So, I read that study.
And they walked away with the same question.
Further research is needed to understand the meaning of these findings, including the interplay between variation in endogenous erythritol synthesis and exogenous exposure to erythritol-containing foods.
So, I don’t understand how you can point to that study as saying that the Cleveland Clinic study as flawed, when the authors of the study on glucose-erythritol synthesis make the exact same caveat in their article.
In fact, the Cleveland Clinic study includes dosing a small cohort with an exogenous exposure to erythtritol and finds that the sugar substitute has a long life in the blood stream before being broken down (in healthy individuals). I also disagree that they “don’t find causation” as that is also a nearly impossible ask in nutritional studies. They did some work in vitro showing increased clotting with high erythritol levels, which is the start of the research to find a causative link.
Regardless of how erythritol is consumed or generated in the body, it doesn’t change the fact that they found in vitro evidence of clotting factors increasing with higher erythritol concentrations. That needs to be further researched immediately. It even pushes the hypothesis that this is an additive effect problem. The people who are eating more sugar, are creating more erythritol in their blood stream, and if they are also consuming sugar substitutes, they are doubling up on the concentrations of erythritol in their bloodstream.
That “Big Think” article isn’t pointing out anything about the study that the authors didn’t already address, and I would say that “controlling for diet” is nigh impossible for studies at the scale of participants they had.
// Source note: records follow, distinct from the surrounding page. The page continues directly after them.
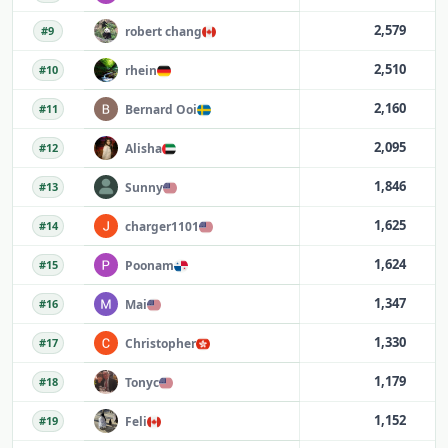
2,579
robert chang
#
9
2,510
rhein
#
10
2,160
Bernard Ooi
#
11
2,095
Alisha
#
12
1,846
Sunny
#
13
1,625
charger1101
#
14
1,624
Poonam
#
15
1,347
Mai
#
16
1,330
Christopher
#
17
1,179
Tonyc
#
18
1,152
Feli
#
19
Getting people to eat a prescribed diet is tough, especially tough in 3000+ individuals. Also, as has been pointed out, the study was done on data already collected, and they discovered this link while looking through the data.
So, to me, calling it flawed isn’t helpful. All research is flawed to a degree.
That article also makes some mental jumps.
Even if erythritol does truly increase the risk of heart attacks and strokes, it still is replacing sugar, which almost certainly has more pernicious health effects.
Sure, but that isn’t the argument the study is trying to make, especially when there are a plethora of other sugar substitutes.